Now my brother wasn’t beyond fucking with us, but back then it was fairly well established that my brother’s eyesight was so good he could spot a turd on a rabbit’s ass a football field away. And while my typical response was “Rabbit? I don’t even see a rabbit,” on that day, I saw what he saw: I saw the gator. In the lily pads. His head, his eyes, directed right towards us. And Gwenn saw it too.
I stood there, not moving, my eyes locked on the alligator, because even with his body submerged, I could tell he was big. And damn he seemed close. The next thing I remember was looking at my brother, the rifle levitating to the hollow formed between his arm and his body, and I saw him as he closed one eye. I looked back to the lily pads.
And even though I was standing right next to my brother, I can’t say that I remember it, not sure if I even heard the report of the rifle. I can’t say if the sound crackled through the pines, settled into the palms and was muted by the dirt. I don’t remember where the sun was or what the air smelled like or who or what or where. In that instant, I can only remember the alligator.
The shot hit him between his eyes, the ones that bulged just above the surface of the water. When it hit, he launched up from the water. And I don’t mean that his entire body surfaced, I mean he went into the air, head first, straight up, like Big Daddy had called him home and he was taking the shortcut.
He lingered in that position, his giant body completely above the water, his glistening underbelly facing our way, and then his head and tail swung violently to the left, towards the shore, and then, just as violently, they swung the other way. His tail had been above the water by a foot or so, his head at least nine feet farther up, but when his body splashed back to the surface, his feet hit the water first. And then his belly. And then the rest of him.
My brother, Gwenn and I, we were frozen.
But our beloved bird dog wasn’t. He was a Coyle, after all. Single-minded. Driven. And unlike the rest of the Coyles who chose screaming and hollering as our preferred pastime, Deacon’s most favorite thing in the entire world was to go get It. Whatever It was, he lived for going to get It. And if he heard a gun fire, that meant that It was out there for him to go get.
The image of that huge alligator, upright above the water, was still burned in my eyes, but something let me know that the spotted flash that was in front of me was my dog. My beloved dog. My stupid, stupid dog, charging across the grass, off the bank, into the water, and towards the lily pads, his legs churning frantically, splashing towards It.
I was only twelve, I know, but I’d been responsible for our pets for years. I’d fed them, bathed them, cared for them when they were sick, so I knew exactly what I needed to do when our prized birddog went into the water to retrieve a wounded alligator: I ran into the house, screaming and crying.
By the end of the day, the dog lived. The alligator didn’t. And while I have an image in my head of the lily pads, somewhere in their midst the body of the alligator floating belly-up, I don’t know if that’s my imagination or if it is an actual memory. I just can’t say for sure.

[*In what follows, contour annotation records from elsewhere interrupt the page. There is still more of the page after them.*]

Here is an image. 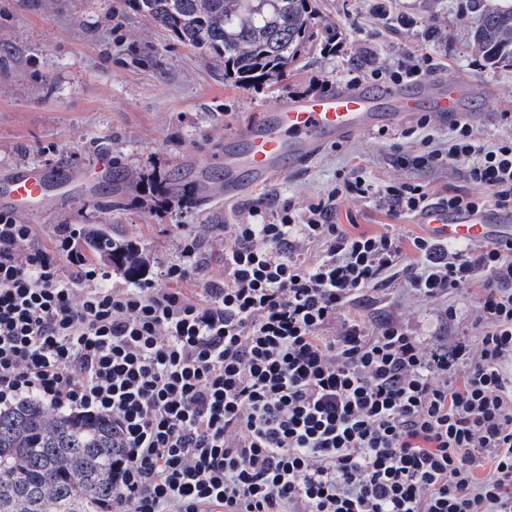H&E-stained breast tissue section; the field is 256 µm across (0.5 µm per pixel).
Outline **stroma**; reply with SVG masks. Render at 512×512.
<instances>
[{
  "instance_id": "1",
  "label": "stroma",
  "mask_w": 512,
  "mask_h": 512,
  "mask_svg": "<svg viewBox=\"0 0 512 512\" xmlns=\"http://www.w3.org/2000/svg\"><path fill=\"white\" fill-rule=\"evenodd\" d=\"M476 6L474 0H320L322 18L336 26L335 53L313 39L284 79L237 87L209 54L155 28L126 0H29L24 6L0 0V171L34 165L69 175L72 198L64 209L48 198L17 219L32 225L35 247L51 246L61 224H111L147 255L150 277L194 239L209 275L219 279L225 225L247 222L259 200L271 221L283 205L303 209L352 166L379 183L416 178L441 193L468 190L463 163L439 169L396 164V157L417 154L419 143L373 131L328 147L305 169L246 189L231 202L218 193L160 206L153 184L178 174L196 184H221L226 135L284 95L349 83L352 75L396 66L412 50L434 57L436 75L478 82L475 111L496 114L494 122L477 126L482 142L512 135V66H489L471 50ZM358 54L368 56L366 67L351 65ZM127 172L139 183H118ZM334 220L356 234L390 231L408 239L423 232L414 217L393 219L351 196L339 199ZM367 300L371 312L417 336L472 341L481 328L471 285L454 290L447 303L418 299L397 282L369 291ZM449 303L457 309L451 322L444 316Z\"/></svg>"
}]
</instances>
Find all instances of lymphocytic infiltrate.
<instances>
[{
	"label": "lymphocytic infiltrate",
	"mask_w": 512,
	"mask_h": 512,
	"mask_svg": "<svg viewBox=\"0 0 512 512\" xmlns=\"http://www.w3.org/2000/svg\"><path fill=\"white\" fill-rule=\"evenodd\" d=\"M427 125L418 164L465 161L470 192L350 174L273 222L255 204L224 227L220 279L189 239L159 279L114 286L72 225L35 248L0 214V407L110 418L112 512H512V242L471 253L333 221L347 194L392 218L512 212V137L487 145L459 123L438 141ZM395 281L424 299L477 286L476 343L366 324L367 291Z\"/></svg>",
	"instance_id": "lymphocytic-infiltrate-1"
}]
</instances>
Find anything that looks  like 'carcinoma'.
Here are the masks:
<instances>
[{"label":"carcinoma","instance_id":"1","mask_svg":"<svg viewBox=\"0 0 512 512\" xmlns=\"http://www.w3.org/2000/svg\"><path fill=\"white\" fill-rule=\"evenodd\" d=\"M131 10L224 62V75L250 86L275 80L316 35L329 44L336 26L316 17L313 0H128ZM319 32H314V28ZM472 49L490 66L512 65V7L484 9ZM186 185L165 181L164 200ZM84 248L111 258L130 279L147 256L103 224L83 232ZM112 423L44 407L29 398L0 408V512H105L112 504Z\"/></svg>","mask_w":512,"mask_h":512}]
</instances>
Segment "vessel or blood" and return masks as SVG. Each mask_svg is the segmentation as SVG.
I'll use <instances>...</instances> for the list:
<instances>
[{"instance_id":"b4317fda","label":"vessel or blood","mask_w":512,"mask_h":512,"mask_svg":"<svg viewBox=\"0 0 512 512\" xmlns=\"http://www.w3.org/2000/svg\"><path fill=\"white\" fill-rule=\"evenodd\" d=\"M474 81L433 77L406 88L380 91L347 85L313 96H283L257 123L243 125L224 140V198L306 164L332 144L387 124L399 126L427 113L443 124L483 125L490 112L468 106ZM52 185L47 173L20 166L0 176V203L10 207L43 200ZM436 240L512 241V225L495 211L451 213L432 205L417 217Z\"/></svg>"}]
</instances>
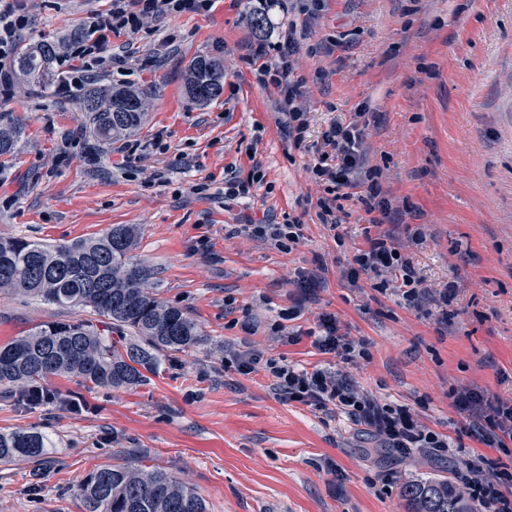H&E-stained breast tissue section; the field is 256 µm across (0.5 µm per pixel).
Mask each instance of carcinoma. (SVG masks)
<instances>
[{"label": "carcinoma", "mask_w": 512, "mask_h": 512, "mask_svg": "<svg viewBox=\"0 0 512 512\" xmlns=\"http://www.w3.org/2000/svg\"><path fill=\"white\" fill-rule=\"evenodd\" d=\"M58 45L41 40L18 53L19 73L51 97L65 76L54 68ZM189 97L206 102L224 89V62L200 57L191 65ZM143 95L130 87L99 85L76 98L91 132L110 140L135 131L144 115ZM21 128H0V156L15 149ZM135 229L114 224L89 241L46 245L28 237L0 238V291L74 309H90L105 319L119 340L92 322L78 319L41 324L0 346V385L27 391V384L55 375H75L98 387H133L157 370L166 353L203 342L196 321L182 309L149 291L154 272L132 259ZM53 447L48 434L16 429L0 432V463L35 459ZM85 512H207L192 487L168 473L114 465L89 474L79 488ZM407 512H474L463 494L446 479L407 484Z\"/></svg>", "instance_id": "cac0c4a2"}]
</instances>
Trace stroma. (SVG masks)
<instances>
[{
  "label": "stroma",
  "mask_w": 512,
  "mask_h": 512,
  "mask_svg": "<svg viewBox=\"0 0 512 512\" xmlns=\"http://www.w3.org/2000/svg\"><path fill=\"white\" fill-rule=\"evenodd\" d=\"M258 0H215L209 13L165 16L134 37L113 36L145 100L127 151L96 141L72 98L47 103L15 80L0 127L25 132L0 157V237L48 244L139 230L136 259L157 293L200 325V346L167 355L145 384L108 390L64 375L52 401L27 406L0 386V431L34 427L54 441L43 460L0 463V512H84L78 487L113 464L164 470L194 486L208 512H406V484L455 474L427 450L393 457L344 413L282 401L263 367L241 374L226 357L250 351L299 368L343 367L383 402L409 406L463 453L499 459L467 430L448 392L512 398V0H327L298 55L308 80V141L337 117L369 110V163L383 172L390 221L423 227V274L456 286L447 322L350 283L339 265L365 244L352 212L335 243L306 199L307 153L289 148L287 116L247 59L259 39L245 17ZM107 0H30L27 42L68 47ZM200 56L224 61V92L187 93ZM224 199V177L252 180ZM203 185L192 193V185ZM300 217L304 238L285 252L235 227ZM328 269L311 298L293 284ZM72 309L0 292V344L73 319ZM363 339L343 365L315 344L320 320Z\"/></svg>",
  "instance_id": "stroma-1"
}]
</instances>
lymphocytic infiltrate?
<instances>
[{"label":"lymphocytic infiltrate","instance_id":"obj_1","mask_svg":"<svg viewBox=\"0 0 512 512\" xmlns=\"http://www.w3.org/2000/svg\"><path fill=\"white\" fill-rule=\"evenodd\" d=\"M326 0H295L294 11L302 22H289L275 37L260 40L249 65L254 68L256 82L262 88L276 89L284 113L288 117V140L297 150L311 156L305 166L311 180L323 188L316 201L317 216L335 242H342V227L348 213L346 203H353L377 226L376 235L367 236L364 248L355 251L346 271L350 282L367 277L375 290L398 296L405 305L421 308L432 305L440 315H447L455 285L436 286L417 268L406 244H422L421 230L400 236L386 228L389 202L382 195L380 170L368 166L365 153L369 121L365 111L351 118L333 120L320 140L307 144L309 112L303 103L306 80L298 75L295 57L301 43L311 32V24L325 8ZM214 0H110L108 9L91 14L87 21L89 36L77 47L60 56L59 63L73 72V85L80 86L93 79L98 69L112 68L123 74L128 70L124 59L108 53L112 36L127 32L139 33L146 22L171 14L209 12ZM31 25L26 0H0V94L9 95L14 74L12 61L25 32ZM264 364L276 380L281 399L300 402L322 412L338 409L366 428L382 447L406 455L412 449H425L441 455L453 446L448 436L420 424L409 408L379 403L361 392L347 375L338 370L316 368L296 369L274 360L262 361L251 352L227 360V367L245 374L256 364ZM449 396L456 409L465 414L477 439L487 447L507 450L512 445V401L490 397L473 389L451 390ZM470 498L485 512H512V471L478 456L459 460L455 470Z\"/></svg>","mask_w":512,"mask_h":512}]
</instances>
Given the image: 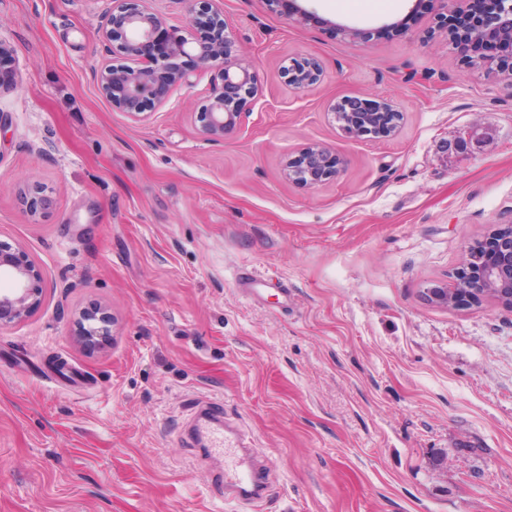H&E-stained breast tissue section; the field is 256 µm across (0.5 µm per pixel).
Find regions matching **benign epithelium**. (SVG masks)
I'll return each mask as SVG.
<instances>
[{
	"label": "benign epithelium",
	"instance_id": "benign-epithelium-1",
	"mask_svg": "<svg viewBox=\"0 0 512 512\" xmlns=\"http://www.w3.org/2000/svg\"><path fill=\"white\" fill-rule=\"evenodd\" d=\"M150 0H112L103 36L117 43V50L134 65L107 64L96 74L99 90L112 106L132 118L163 103L168 90L189 82L182 59L191 58L200 68L214 71L212 91L197 112L200 131L208 141H220L232 132L240 114L257 94V83L239 60L234 40L226 34L224 15L213 0H198L208 36L195 39L179 28L167 27L164 16ZM490 11L473 24L463 39L449 26L448 16L464 13L471 0H430L435 30L448 38L470 69L493 73L512 86V0H487ZM282 73L296 89L315 85L321 78L320 63L307 57H290ZM333 113L348 136L383 138L395 133L400 112L387 100L371 104L357 97L344 98ZM339 173L338 162L325 147L310 145L288 166L293 180L316 185ZM0 274L13 287L0 290V326L24 319L43 294L33 266L18 253L0 250ZM425 295L433 302L456 306L477 304L494 295L512 306V215L486 238L467 246V259L455 272L451 285L435 284Z\"/></svg>",
	"mask_w": 512,
	"mask_h": 512
}]
</instances>
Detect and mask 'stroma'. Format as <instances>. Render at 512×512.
Listing matches in <instances>:
<instances>
[{
	"instance_id": "obj_1",
	"label": "stroma",
	"mask_w": 512,
	"mask_h": 512,
	"mask_svg": "<svg viewBox=\"0 0 512 512\" xmlns=\"http://www.w3.org/2000/svg\"><path fill=\"white\" fill-rule=\"evenodd\" d=\"M297 2L317 22L217 0L258 93L211 142L193 60L141 119L100 93L112 0H0V248L44 283L0 328V512H253L181 437L202 398L269 467L260 512H512V309L423 293L512 213V87L424 37L416 0ZM296 55L319 83L289 85ZM349 96L393 102L396 132L348 138ZM468 127L491 140L457 146ZM314 144L341 172L289 180ZM246 269L279 287L244 296ZM288 61V64L286 62ZM281 67L282 73L288 75V82L295 89H303L315 85L321 78L320 63L307 57H289Z\"/></svg>"
}]
</instances>
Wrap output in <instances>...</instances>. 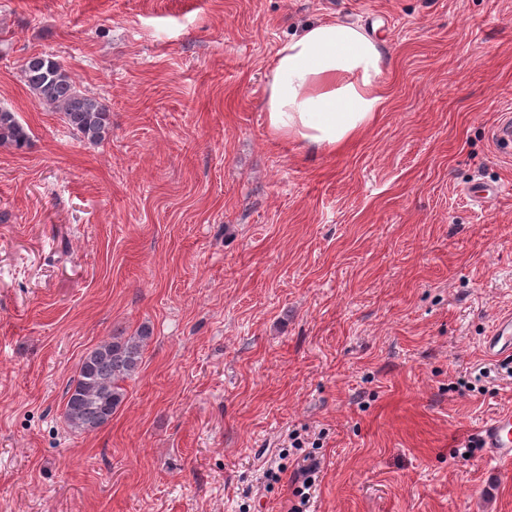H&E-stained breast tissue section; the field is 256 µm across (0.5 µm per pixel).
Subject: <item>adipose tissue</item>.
Segmentation results:
<instances>
[{
  "mask_svg": "<svg viewBox=\"0 0 512 512\" xmlns=\"http://www.w3.org/2000/svg\"><path fill=\"white\" fill-rule=\"evenodd\" d=\"M387 57L378 40L343 21L317 22L281 44L264 89L266 128L277 140L333 153L382 111Z\"/></svg>",
  "mask_w": 512,
  "mask_h": 512,
  "instance_id": "adipose-tissue-1",
  "label": "adipose tissue"
}]
</instances>
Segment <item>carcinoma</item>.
<instances>
[{
	"mask_svg": "<svg viewBox=\"0 0 512 512\" xmlns=\"http://www.w3.org/2000/svg\"><path fill=\"white\" fill-rule=\"evenodd\" d=\"M21 77L34 101L61 113L81 138L91 143L105 140L110 128L107 105L82 92L53 55L26 57ZM28 141V130L15 113L0 108V145L22 148ZM150 338L149 327L141 326L130 336H113L86 353L66 392L64 417L71 430L93 433L112 420L126 397L123 382L138 373Z\"/></svg>",
	"mask_w": 512,
	"mask_h": 512,
	"instance_id": "cac0c4a2",
	"label": "carcinoma"
}]
</instances>
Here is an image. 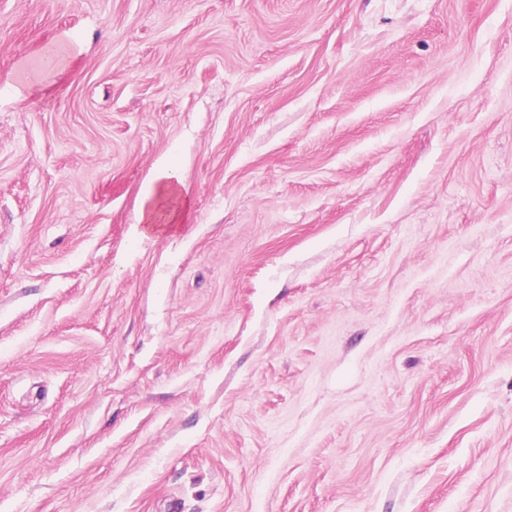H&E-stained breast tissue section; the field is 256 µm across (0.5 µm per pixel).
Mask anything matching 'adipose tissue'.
Wrapping results in <instances>:
<instances>
[{
    "label": "adipose tissue",
    "instance_id": "ef3b65f1",
    "mask_svg": "<svg viewBox=\"0 0 512 512\" xmlns=\"http://www.w3.org/2000/svg\"><path fill=\"white\" fill-rule=\"evenodd\" d=\"M74 54L73 47L66 40L56 38L49 41L39 53V69L25 76V84L41 88L66 75ZM183 189L179 169L167 159L157 160L152 176L139 193L135 219L139 237H157L186 222L189 202Z\"/></svg>",
    "mask_w": 512,
    "mask_h": 512
}]
</instances>
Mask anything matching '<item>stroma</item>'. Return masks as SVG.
I'll return each mask as SVG.
<instances>
[{"label": "stroma", "mask_w": 512, "mask_h": 512, "mask_svg": "<svg viewBox=\"0 0 512 512\" xmlns=\"http://www.w3.org/2000/svg\"><path fill=\"white\" fill-rule=\"evenodd\" d=\"M175 504L512 512V0H0V512ZM75 54L73 47L63 38L46 43L39 53L40 68L22 78L25 84L42 88L50 81L66 75ZM183 189L179 169L165 158L157 160L152 176L139 193L134 224L140 238L160 236L186 222L189 202Z\"/></svg>", "instance_id": "obj_1"}]
</instances>
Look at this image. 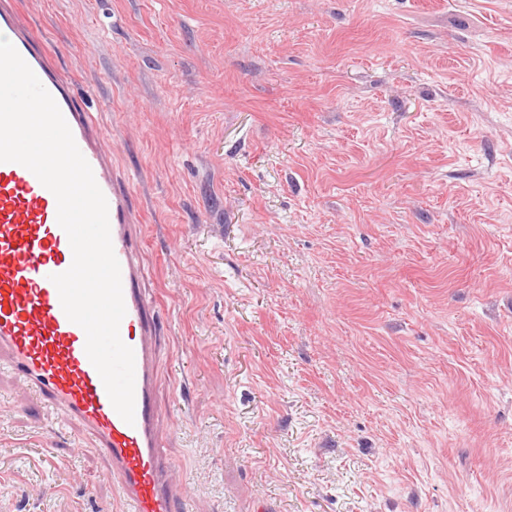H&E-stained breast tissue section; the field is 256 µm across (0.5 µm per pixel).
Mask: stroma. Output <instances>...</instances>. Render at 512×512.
Returning <instances> with one entry per match:
<instances>
[{
    "label": "stroma",
    "instance_id": "35a3bbf8",
    "mask_svg": "<svg viewBox=\"0 0 512 512\" xmlns=\"http://www.w3.org/2000/svg\"><path fill=\"white\" fill-rule=\"evenodd\" d=\"M159 305L176 512H512V0H18ZM0 512H125L0 366Z\"/></svg>",
    "mask_w": 512,
    "mask_h": 512
}]
</instances>
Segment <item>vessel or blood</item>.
I'll use <instances>...</instances> for the list:
<instances>
[{
  "mask_svg": "<svg viewBox=\"0 0 512 512\" xmlns=\"http://www.w3.org/2000/svg\"><path fill=\"white\" fill-rule=\"evenodd\" d=\"M6 37L48 90L106 197L126 314L119 327L135 357V421L116 412L86 351V334L64 313L52 275L73 254L57 201L26 167L0 163V365L23 378L67 420L77 421L111 463L129 512H173L171 464L157 406V323L143 284L147 264L130 194L93 113L79 107L70 79L51 62L17 0H0Z\"/></svg>",
  "mask_w": 512,
  "mask_h": 512,
  "instance_id": "vessel-or-blood-1",
  "label": "vessel or blood"
}]
</instances>
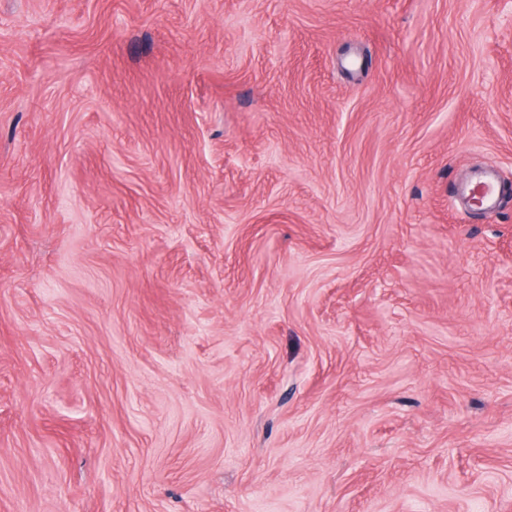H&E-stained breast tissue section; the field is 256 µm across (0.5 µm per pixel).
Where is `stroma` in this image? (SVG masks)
<instances>
[{"instance_id":"obj_1","label":"stroma","mask_w":512,"mask_h":512,"mask_svg":"<svg viewBox=\"0 0 512 512\" xmlns=\"http://www.w3.org/2000/svg\"><path fill=\"white\" fill-rule=\"evenodd\" d=\"M0 512H512V0H0Z\"/></svg>"}]
</instances>
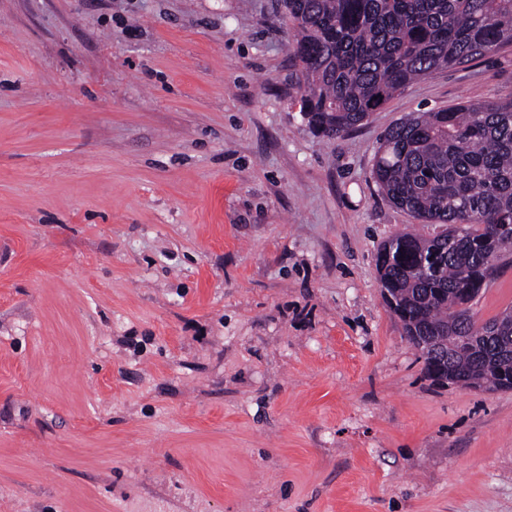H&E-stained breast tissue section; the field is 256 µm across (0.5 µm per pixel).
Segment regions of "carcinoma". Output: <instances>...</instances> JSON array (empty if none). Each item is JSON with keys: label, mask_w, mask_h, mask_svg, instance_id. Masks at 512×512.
Instances as JSON below:
<instances>
[{"label": "carcinoma", "mask_w": 512, "mask_h": 512, "mask_svg": "<svg viewBox=\"0 0 512 512\" xmlns=\"http://www.w3.org/2000/svg\"><path fill=\"white\" fill-rule=\"evenodd\" d=\"M293 24L301 112L318 135L362 124L412 81L512 45V0H280ZM379 190L436 235L401 233L382 248V287L407 336H477L465 288H479L512 240V100L424 112L392 126L373 165ZM489 389L512 374V351L459 358Z\"/></svg>", "instance_id": "cac0c4a2"}]
</instances>
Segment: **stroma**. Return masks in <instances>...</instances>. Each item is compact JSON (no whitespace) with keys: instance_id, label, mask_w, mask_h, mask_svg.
<instances>
[{"instance_id":"1","label":"stroma","mask_w":512,"mask_h":512,"mask_svg":"<svg viewBox=\"0 0 512 512\" xmlns=\"http://www.w3.org/2000/svg\"><path fill=\"white\" fill-rule=\"evenodd\" d=\"M277 0H0V512H512V389L385 304L372 167L512 47L309 128ZM512 310V261L473 305Z\"/></svg>"}]
</instances>
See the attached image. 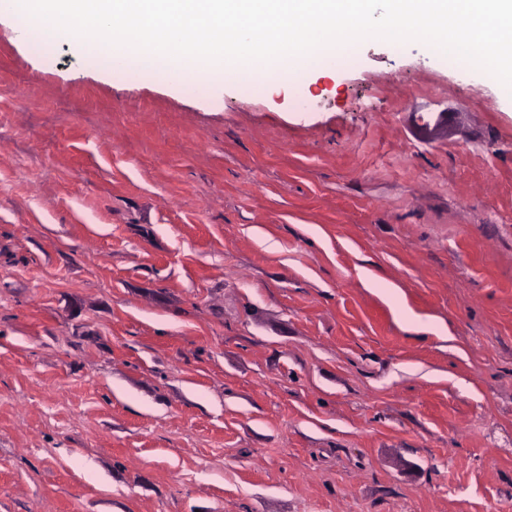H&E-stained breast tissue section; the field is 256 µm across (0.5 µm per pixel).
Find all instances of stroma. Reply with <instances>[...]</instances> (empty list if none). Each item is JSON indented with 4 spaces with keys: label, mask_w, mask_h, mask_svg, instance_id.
<instances>
[{
    "label": "stroma",
    "mask_w": 512,
    "mask_h": 512,
    "mask_svg": "<svg viewBox=\"0 0 512 512\" xmlns=\"http://www.w3.org/2000/svg\"><path fill=\"white\" fill-rule=\"evenodd\" d=\"M0 512H512V104L380 38L201 96L1 14Z\"/></svg>",
    "instance_id": "obj_1"
}]
</instances>
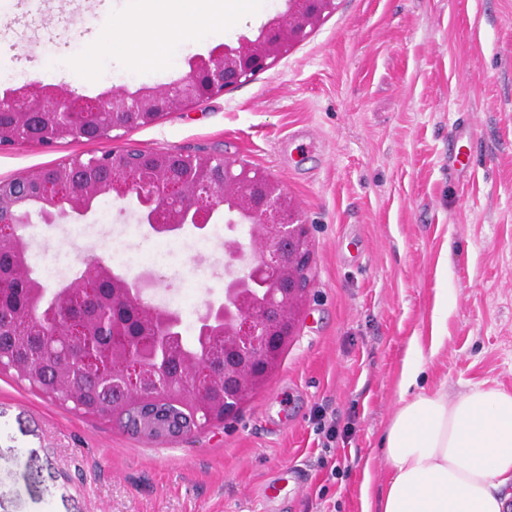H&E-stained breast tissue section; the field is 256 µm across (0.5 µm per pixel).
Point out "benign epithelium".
Segmentation results:
<instances>
[{
	"label": "benign epithelium",
	"instance_id": "1",
	"mask_svg": "<svg viewBox=\"0 0 512 512\" xmlns=\"http://www.w3.org/2000/svg\"><path fill=\"white\" fill-rule=\"evenodd\" d=\"M284 12L263 24L254 37L242 35L237 45L222 44L208 55L187 62L188 70L158 89L142 86L102 92L95 97L68 88L27 84L0 94V148L24 144L52 146L62 139H107L115 131L147 126L170 112L248 82L274 66L297 43L336 10V0H285ZM97 179L99 194L135 200L139 222L156 234L179 236L190 226L205 232L215 209L226 205L224 223V299L208 300L196 323L224 338L223 352L211 357L206 369L224 387L225 420L238 410L243 396L268 373L269 360L293 335L296 318L309 284L311 263L308 226L299 219L279 184L260 169L247 168L225 155L200 156L188 152L125 147L86 161L75 158L51 169L50 176L0 179V253L24 255L27 241L11 237L9 224H25L32 209L43 221L55 224L82 220L93 210L92 200L80 198L88 176ZM247 225L249 243L236 236ZM84 269L58 292L84 286L92 290L104 263L90 250ZM110 272V271H108ZM113 291L133 300L138 311L165 313L182 324L179 314L145 300L160 277L144 272L132 281L110 272ZM101 335L112 337V350L130 349L115 320L100 322ZM59 335L82 352L83 367L100 373L109 366L84 341L80 328L68 321ZM144 360L126 357L119 366L121 385L135 395L133 408L138 433L158 440L174 439L208 427L194 395L201 381L174 368L168 375L143 370Z\"/></svg>",
	"mask_w": 512,
	"mask_h": 512
}]
</instances>
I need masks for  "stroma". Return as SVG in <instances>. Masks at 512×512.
Instances as JSON below:
<instances>
[{
    "label": "stroma",
    "instance_id": "35a3bbf8",
    "mask_svg": "<svg viewBox=\"0 0 512 512\" xmlns=\"http://www.w3.org/2000/svg\"><path fill=\"white\" fill-rule=\"evenodd\" d=\"M284 8L224 0L223 31L202 40L155 0H0V91L161 88ZM131 11L130 39L171 33L170 65L139 70L98 51L106 18ZM465 117L456 173L448 142ZM131 145L227 155L283 187L311 240L295 332L235 417L172 442L0 375V512H362L363 484L376 493L389 479L382 442L412 342L426 351L424 392L512 393V0H337L246 84L107 141L0 150V178ZM28 234L52 288L86 250L107 262L161 244L108 194L81 223L36 219ZM196 242L173 240L150 301L223 298L224 242ZM321 412L349 428L328 448Z\"/></svg>",
    "mask_w": 512,
    "mask_h": 512
}]
</instances>
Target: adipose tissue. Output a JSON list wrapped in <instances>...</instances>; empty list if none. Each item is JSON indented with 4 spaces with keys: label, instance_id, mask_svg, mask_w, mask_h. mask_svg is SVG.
Masks as SVG:
<instances>
[{
    "label": "adipose tissue",
    "instance_id": "obj_1",
    "mask_svg": "<svg viewBox=\"0 0 512 512\" xmlns=\"http://www.w3.org/2000/svg\"><path fill=\"white\" fill-rule=\"evenodd\" d=\"M129 17L113 18L114 56L137 66L168 57V37L152 33L130 45ZM423 350L412 343L400 378L401 405L390 422L385 460L390 471L363 512H507L512 497V393L477 388L457 398L418 389Z\"/></svg>",
    "mask_w": 512,
    "mask_h": 512
}]
</instances>
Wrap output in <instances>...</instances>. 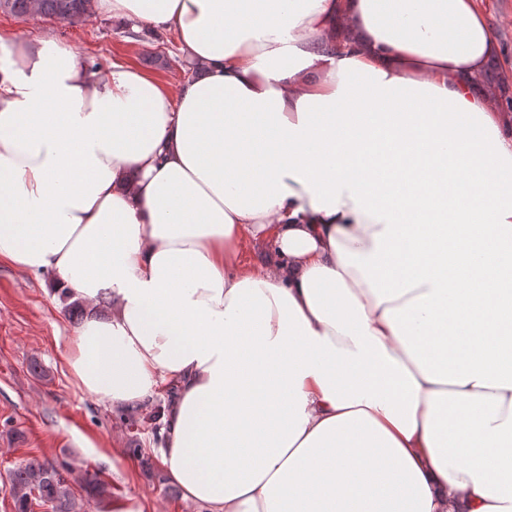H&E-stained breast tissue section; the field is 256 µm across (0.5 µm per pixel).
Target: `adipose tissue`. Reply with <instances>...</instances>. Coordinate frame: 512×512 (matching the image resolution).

As for Gwenn and my brother, well, it’s like we’re still kids. Some days, I’d give them both to you. Even pay you to haul them off. But most days, those two are pretty special to me. I even imagine that, when I win the lottery, I’ll split it with them. Not equally, of course, but I’ll make sure we all have matching lava lamps or something. And we all still talk about that day and we all have the same distinct memory: an alligator in the air, above the Suwannee River, somewhere just outside of Fowler’s Bluff.